# WHAT IS REQUIRED
Count the lines in the listing below that contain the string "region", matching case exactly. Reply with the number alone.

# DATA ROWS

::::

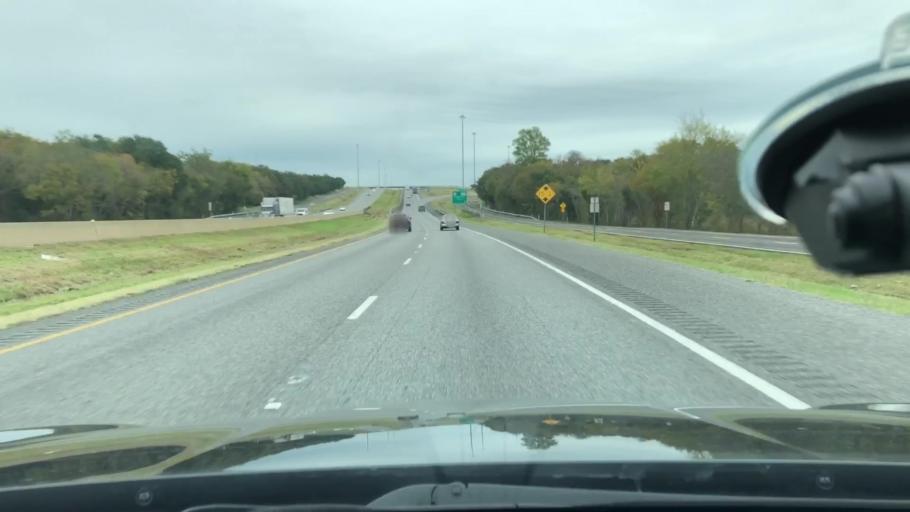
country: US
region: Texas
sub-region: Hunt County
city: Greenville
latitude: 33.1298
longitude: -96.0018
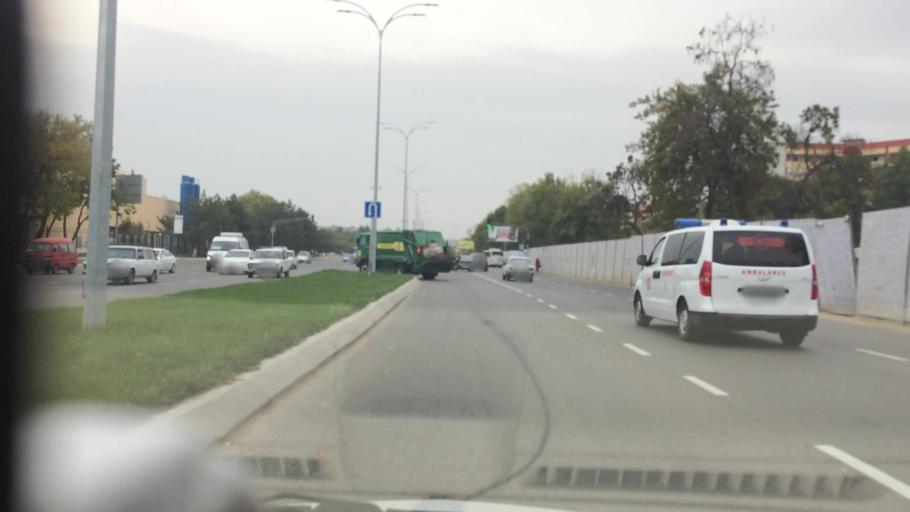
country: UZ
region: Toshkent
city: Salor
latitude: 41.3004
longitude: 69.3460
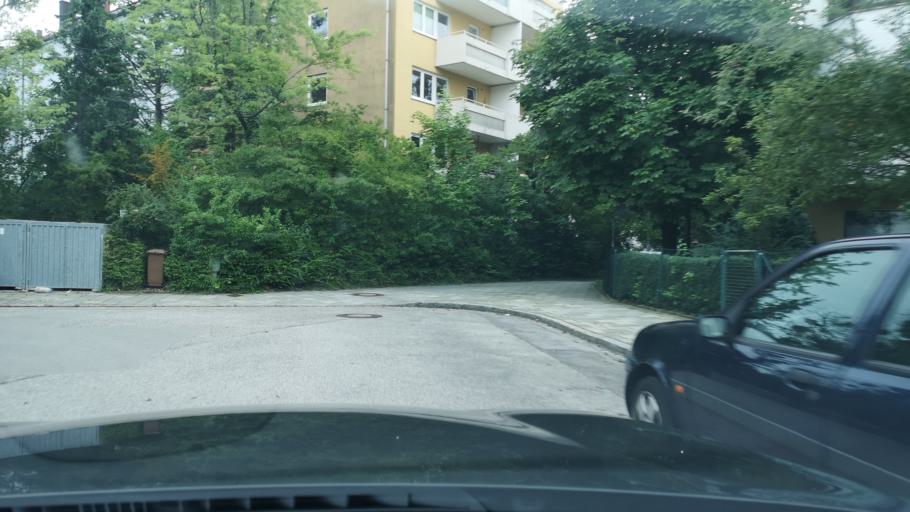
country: DE
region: Bavaria
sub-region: Upper Bavaria
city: Pasing
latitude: 48.1284
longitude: 11.5132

::::

# FINISHED ANSWER
5